Mersin Üniversitesi'nden Doç.Dr. Bedii Cicik, Ege'deki balık çiftliklerinin 30 yıl önceki teknolojilerle yapıldığı için çevreye zarar verdiğin söyledi. Cicik, Mersin'e kurulacak balık çiftliklerinin ise son derece gelişmiş yöntemlerle yapalacağını söyledi
Mersin Üniversitesi (MEÜ) Su Ürünleri Fakültesi Avlama ve İşleme Teknolojisi Bölüm Başkanı Doç. Dr. Bedii Cicik, Ege'de yapılan balık çiftliklerinin 30 yıl önceki teknolojilerle yapıldığı için çevreye zarar verdiğine dikkat çekerek, Mersin'e kurulacak balık çiftliklerinin ise son derece gelişmiş yöntemlerle yapılacağını ve herhangi bir çevre kirliliği yaşanmasının söz konusu olmayacağını söyledi.

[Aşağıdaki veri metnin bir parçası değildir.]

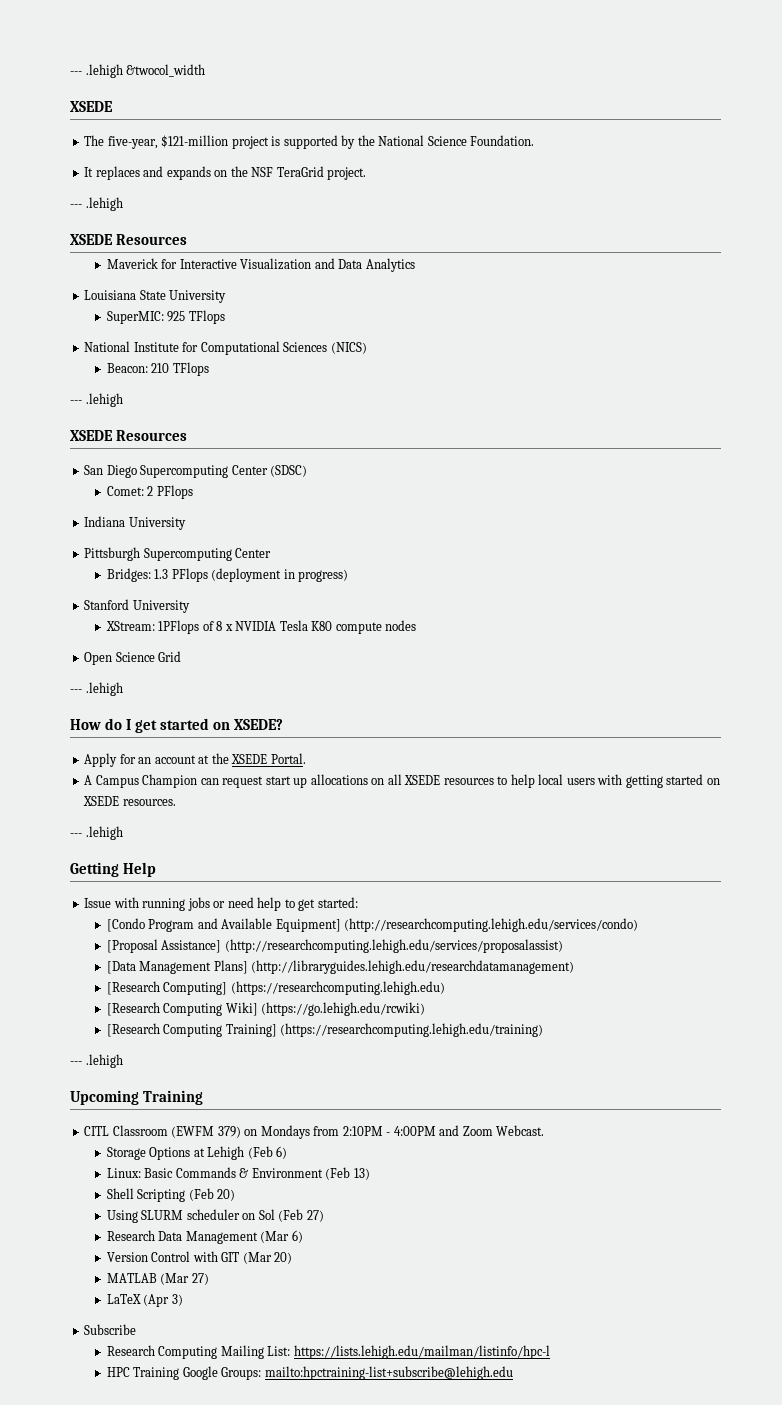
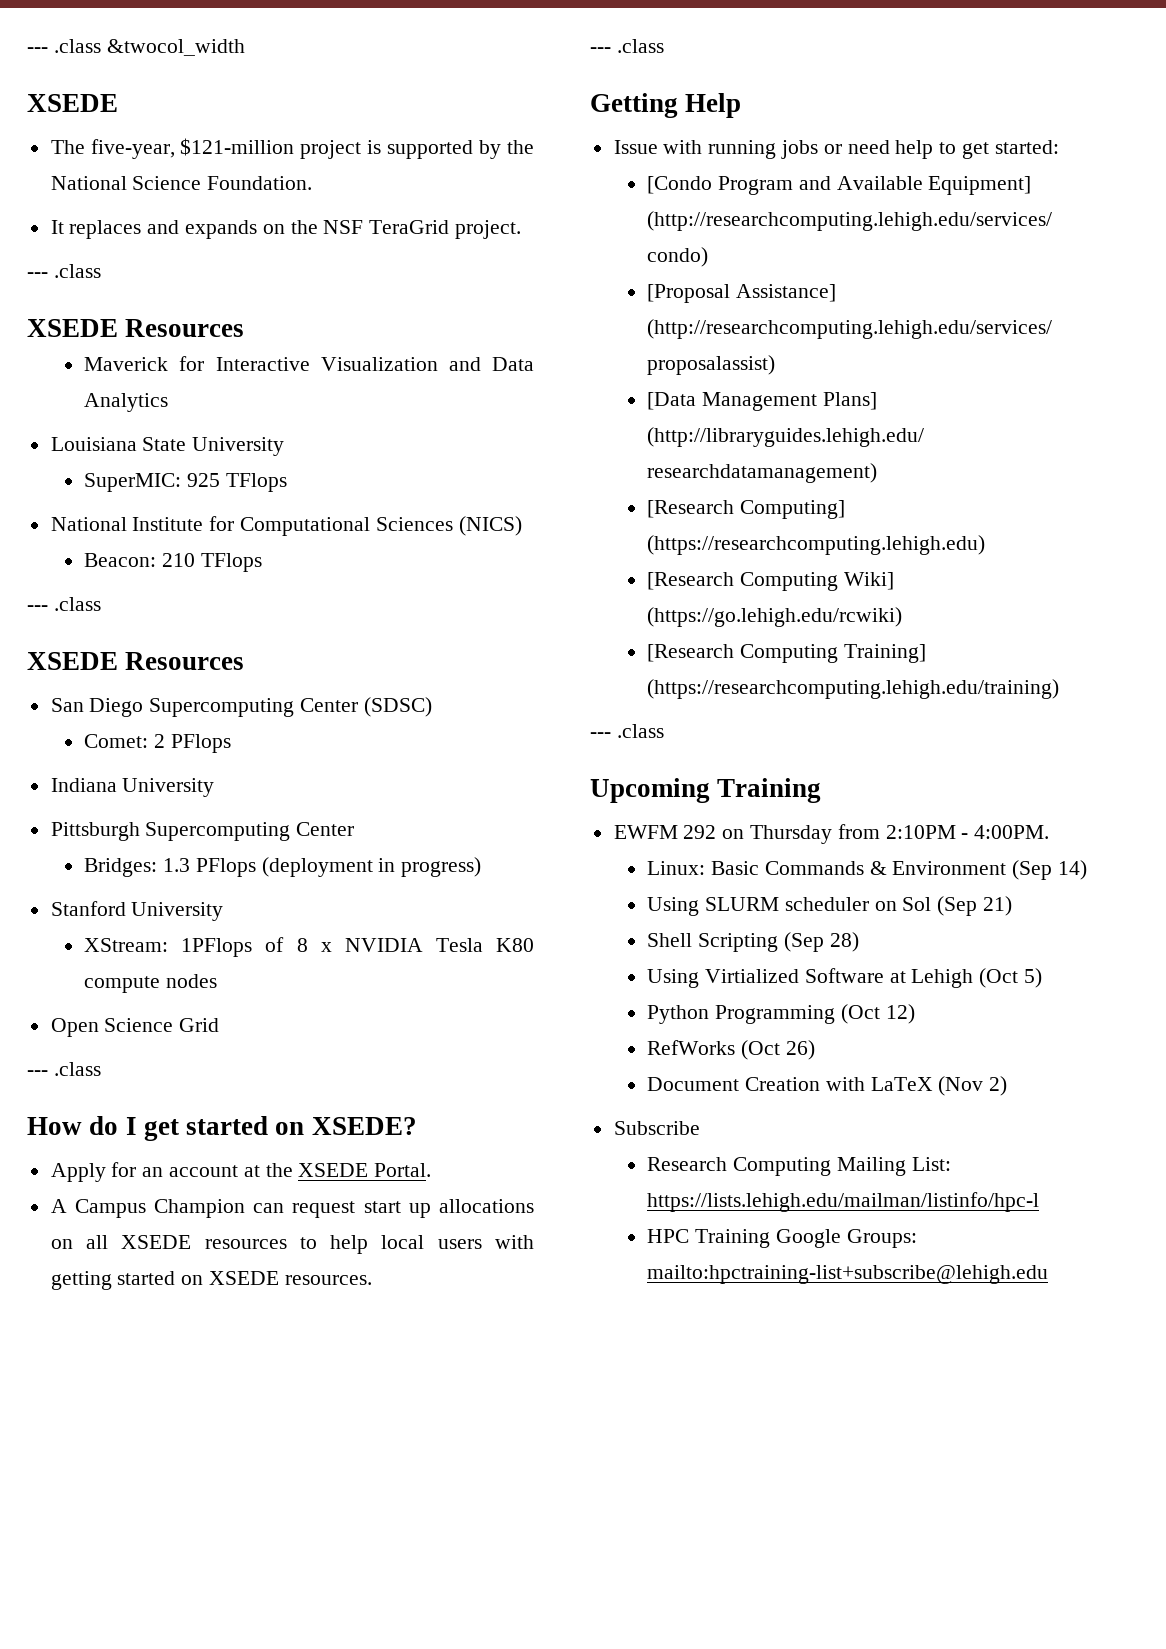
[70,64,123,78] --- .lehigh -> [27,39,101,53] --- .class
[85,197,123,211] .lehigh -> [53,264,101,278] .class
[85,393,123,407] .lehigh -> [53,597,101,611] .class
[85,682,123,696] .lehigh -> [53,1062,101,1076] .class
[85,826,123,840] .lehigh -> [616,39,664,53] .class
[85,1054,123,1068] .lehigh -> [616,724,664,738] .class
[84,1125,545,1139] [106,1146,288,1160] CITL Classroom (EWFM 379) on Mondays from 2:10PM - 4:00PM and Zoom Webcast. // Storage Options at Lehigh (Feb 6) -> [613,824,1050,844] EWFM 292 on Thursday from 2:10PM - 4:00PM.
[325,1167,370,1180] [106,1188,236,1202] (Feb 13) // Shell Scripting (Feb 20) -> [1012,860,1088,880] (Sep 14)
[278,1209,324,1222] [106,1230,303,1244] [106,1251,293,1264] [106,1273,209,1285] [106,1294,183,1307] (Feb 27) // Research Data Management (Mar 6) // Version Control with GIT (Mar 20) // MATLAB (Mar 27) // LaTeX (Apr 3) -> [937,896,1013,916] [647,932,859,952] [647,968,1043,988] [647,1004,915,1024] [647,1040,815,1060] [647,1076,1008,1096] (Sep 21) // Shell Scripting (Sep 28) // Using Virtialized Software at Lehigh (Oct 5) // Python Programming (Oct 12) // RefWorks (Oct 26) // Document Creation with LaTeX (Nov 2)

Doç. Dr. Bedii Cicik, yaptığı açıklamada, Mersin'e kurulması planlanan balık çiftliklerinin artı ve eksilerini değerlendirdi. Balık çiftliklerinin ortam koşullarına göre denizi kirlettiğinin kesin bir sonuç olduğunu ifade eden Cicik, özellikle Batı Akdeniz ve Ege kıyılarındaki balık çiftliklerinin turizmi olumsuz yönde etkilediği konusunda ortaya çıkan bulguların yüksek düzeyde olduğunu ancak, bunun nedeninin tartışılması gerektiğini vurguladı.
Ülkemizde kültür balıkçılığının yaklaşık 30 yıl öncesine dayandığını, 30 yıl öncesindeki teknolojiyle günümüz teknolojisi arasında dağlar kadar fark olduğunu anlatan Cicik, "Bugün Batı Akdeniz ve Güney Ege kıyılarında balık çiftliklerinin denizi kirletmesinin temel mekanizması şudur: 30 sene önceki teknolojide genellikle kafesler ilkel malzemelerden yapılıyordu. Bu ilkel malzemeler de açık alanlarda dalgaya, rüzgara dayanıksız olduğu için bu çiftlikler Batı Akdeniz ve Güney Ege kıyılarındaki korunaksız koylarda mevcut teknolojiye göre kurulmakzorunda kaldı. Bu kapalı koylarda, rüzgar, akıntı ve dalgadan korunmak amacıyla kurulan çiftliklere atılan yemler karşısında su akıntısı yetersizdi. Dolayısıyla balıklar tarafından tüketilmeyen yemler deniz tabanında birikmekte, bu deniz tabanında biriken organik maddeler de zamanla mikroorganizmalar tarafından parçalandı. Bu parçalanma sırasında da ortamın oksijeni kullanıldı ve dolayısıyla ortam oksijensiz kaldı" dedi.
Doç. Dr. Bedii Cicik, Mersin'e kurulması planlanan balık çiftlikleriyle ilgili olarak da şunları kaydetti: "Bu tür balık çiftliklerinin kurulmasında şirketler veya sektörde yer alan kişiler, özel idare veya il idarelerinden kendi kafalarına göre izin alamıyorlar. Bunlar başvuruda bulunuyorlar. Tarım, Turizm ve Çevre Bakanlığı'nın istediği kriterler yerine getirildiği takdirde ancak ön izinden sonra burada çiftlik kurabilme izni alabiliyorlar. Balık çiftlikleri niye Batı Akdeniz, Güney Ege'de de niye Mersin'de olmasın? Özellikle Bolsak-Alanya arasındaki sınırımız Batı Akdeniz ve Güney Ege ilekarşılaştırdığımızda kıyılarımızın Ege gibi girintili ve çıkıntılı kapalı koylardan olmadığını görürüz. Buralara balık çiftlikleri kurulması turizm açısından olumsuz yönde etki yapacaktır ama, onun dışında kıyılar dik indiği açık alanlarda balık çiftliklerinin kurulmasının çevreye herhangi bir zarar vermesi söz konusu değil. Şu anki kurulacak çiftlikler son derece gelişmiş yöntemlerle kuruluyor. Bunlar 30 yıl önceki sistemler değil. Bunlar, off-shore adını verdiğimiz açık sistemler. Rüzgara, dalgaya,akıntıya dayanıklı sistemler."